Par Rania Hammami*
La souffrance des ingénieurs tunisiens se poursuit sans trouver d’échappatoire, si ce n’est l’émigration. Ils évoluent dans un contexte marqué par un Ordre des ingénieurs éloigné des attentes de ses membres et incapable de s’adapter aux exigences du nouveau monde en constante évolution. Cette institution reste enfermée dans un cadre restreint et ne s’ouvre pas à son environnement élargi. De plus, son mode de gouvernance, dicté par un cadre légal rigide, ne produit que des solutions cycliques sans impact durable. Par ailleurs, l’absence d’une véritable stratégie nationale pour traiter la crise du secteur de l’ingénierie aggrave la situation. Mis à part quelques slogans et une récente étude sur les raisons de l’exode des ingénieurs réalisée par l’Institut tunisien des études stratégiques (ITES), aucune initiative sérieuse ne semble émerger.
À l’instar de nombreux secteurs, le domaine de l’ingénierie en Tunisie souffre de multiples dysfonctionnements.
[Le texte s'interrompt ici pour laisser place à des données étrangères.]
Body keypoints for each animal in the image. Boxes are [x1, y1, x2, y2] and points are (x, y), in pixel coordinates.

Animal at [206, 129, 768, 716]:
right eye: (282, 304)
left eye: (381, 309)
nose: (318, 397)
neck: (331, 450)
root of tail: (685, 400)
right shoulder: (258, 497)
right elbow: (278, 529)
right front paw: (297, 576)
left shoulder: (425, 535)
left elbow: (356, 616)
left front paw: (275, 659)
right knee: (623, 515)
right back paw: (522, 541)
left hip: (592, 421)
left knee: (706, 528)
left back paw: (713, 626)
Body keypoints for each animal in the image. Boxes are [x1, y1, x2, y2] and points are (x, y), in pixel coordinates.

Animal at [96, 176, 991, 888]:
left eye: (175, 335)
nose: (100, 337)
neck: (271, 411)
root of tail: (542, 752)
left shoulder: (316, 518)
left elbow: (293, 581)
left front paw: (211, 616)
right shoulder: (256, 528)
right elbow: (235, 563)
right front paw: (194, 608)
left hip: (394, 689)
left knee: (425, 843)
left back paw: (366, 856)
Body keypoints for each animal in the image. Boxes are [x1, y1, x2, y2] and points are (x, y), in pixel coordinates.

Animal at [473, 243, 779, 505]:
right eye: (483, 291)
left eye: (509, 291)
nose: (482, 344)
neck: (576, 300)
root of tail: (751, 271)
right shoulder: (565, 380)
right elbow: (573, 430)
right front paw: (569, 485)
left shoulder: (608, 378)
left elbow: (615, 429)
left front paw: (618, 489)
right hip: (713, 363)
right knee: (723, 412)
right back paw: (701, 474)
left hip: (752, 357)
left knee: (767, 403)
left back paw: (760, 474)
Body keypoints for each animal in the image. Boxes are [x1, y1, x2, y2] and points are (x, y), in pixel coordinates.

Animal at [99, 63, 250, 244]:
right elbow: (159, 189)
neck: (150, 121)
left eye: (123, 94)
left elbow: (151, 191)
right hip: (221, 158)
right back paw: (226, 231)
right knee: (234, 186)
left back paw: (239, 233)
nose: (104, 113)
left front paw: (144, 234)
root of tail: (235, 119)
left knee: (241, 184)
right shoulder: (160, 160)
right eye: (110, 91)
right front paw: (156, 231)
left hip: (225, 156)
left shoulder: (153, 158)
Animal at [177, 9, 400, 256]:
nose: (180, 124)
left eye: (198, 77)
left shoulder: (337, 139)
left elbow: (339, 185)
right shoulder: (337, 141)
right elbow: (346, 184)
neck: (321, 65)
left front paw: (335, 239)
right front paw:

Ces derniers commencent dès la formation, avec des lacunes dans l’accès aux écoles d’ingénieurs, des programmes souvent inadéquats par rapport à l’évolution continue de la technologie et un manque de ressources pour encadrer et soutenir les étudiants. Une fois diplômés, les ingénieurs font face à des défis encore plus importants dans leur vie professionnelle, que ce soit dans le secteur public ou privé.
Alors que le monde mise sur la science et les ingénieurs comme moteurs de développement, notamment dans les domaines économique, scientifique et des infrastructures, l’ingénieur tunisien, lui, se retrouve piégé dans une réalité professionnelle et matérielle difficile. Le manque de cadres incitatifs pour stimuler la recherche, la production et l’innovation freine son élan. L’immobilisme administratif, l’absence de véritables réformes législatives, l’insuffisance de l’encadrement, les salaires réduits et la domination de certains groupes enracinés au sein du système aggravent cette crise.
Dans ce contexte, la précarité matérielle et le manque de perspectives transforment l’acte de création et d’innovation, qui est le fond de l’ingénierie, en un combat pour l’existence. Dès lors, l’émigration devient pour de nombreux ingénieurs le dernier recours, un moyen d’échapper à une situation insoutenable où leur lutte n’est plus dédiée au développement de la Tunisie, mais à leur propre survie.
Pour faire progresser la Tunisie, il est impératif de commencer par valoriser ses ingénieurs. Et cette valorisation passe par le rôle central de l’Ordre des ingénieurs, institution clé à laquelle tout ingénieur tunisien doit obligatoirement adhérer pour exercer sa profession. Créée dans un cadre législatif spécifique, cette instance devrait jouer un rôle stratégique pour soutenir le développement du pays à travers le renforcement du secteur de l’ingénierie.
Cependant, ce que nous constatons aujourd’hui est un effondrement inquiétant de ce secteur. Parmi les symptômes les plus flagrants : l’exode massif des ingénieurs, le déclin des institutions nationales et des problèmes économiques flagrants. Ces signes ne font que mettre en lumière l’inefficacité actuelle de l’Ordre des ingénieurs et l’urgence d’une refonte totale de ses missions et de son fonctionnement.
Le secteur de l’ingénierie en Tunisie a besoin d’une véritable révolution qui bouscule l’inertie et les mentalités figées. Il est crucial de créer un environnement propice à l’innovation et à la compétitivité pour que l’ingénieur tunisien puisse rivaliser avec les plus grandes entreprises internationales dans tous les domaines. Le potentiel existe : les succès éclatants des ingénieurs tunisiens à l’étranger en sont la preuve. Ces réussites démontrent qu’une fois ils trouvent un terreau fertile pour leurs ambitions, ils excellent et brillent.
En conclusion, le redressement de la Tunisie passe inévitablement par une révolution dans le secteur de l’ingénierie, portée par un renouveau profond de l’Ordre des ingénieurs. Ce dernier doit devenir un acteur stratégique, capable de répondre aux défis du monde moderne tout en valorisant les compétences locales. Une telle transformation ouvrirait la voie à une véritable richesse nationale, où l’ingénierie joue un rôle central dans la reconstruction et l’essor du pays. En mettant en œuvre cette vision ambitieuse, la Tunisie pourrait non seulement réparer ses fragilités internes, mais également rivaliser avec les nations les plus avancées sur la scène internationale.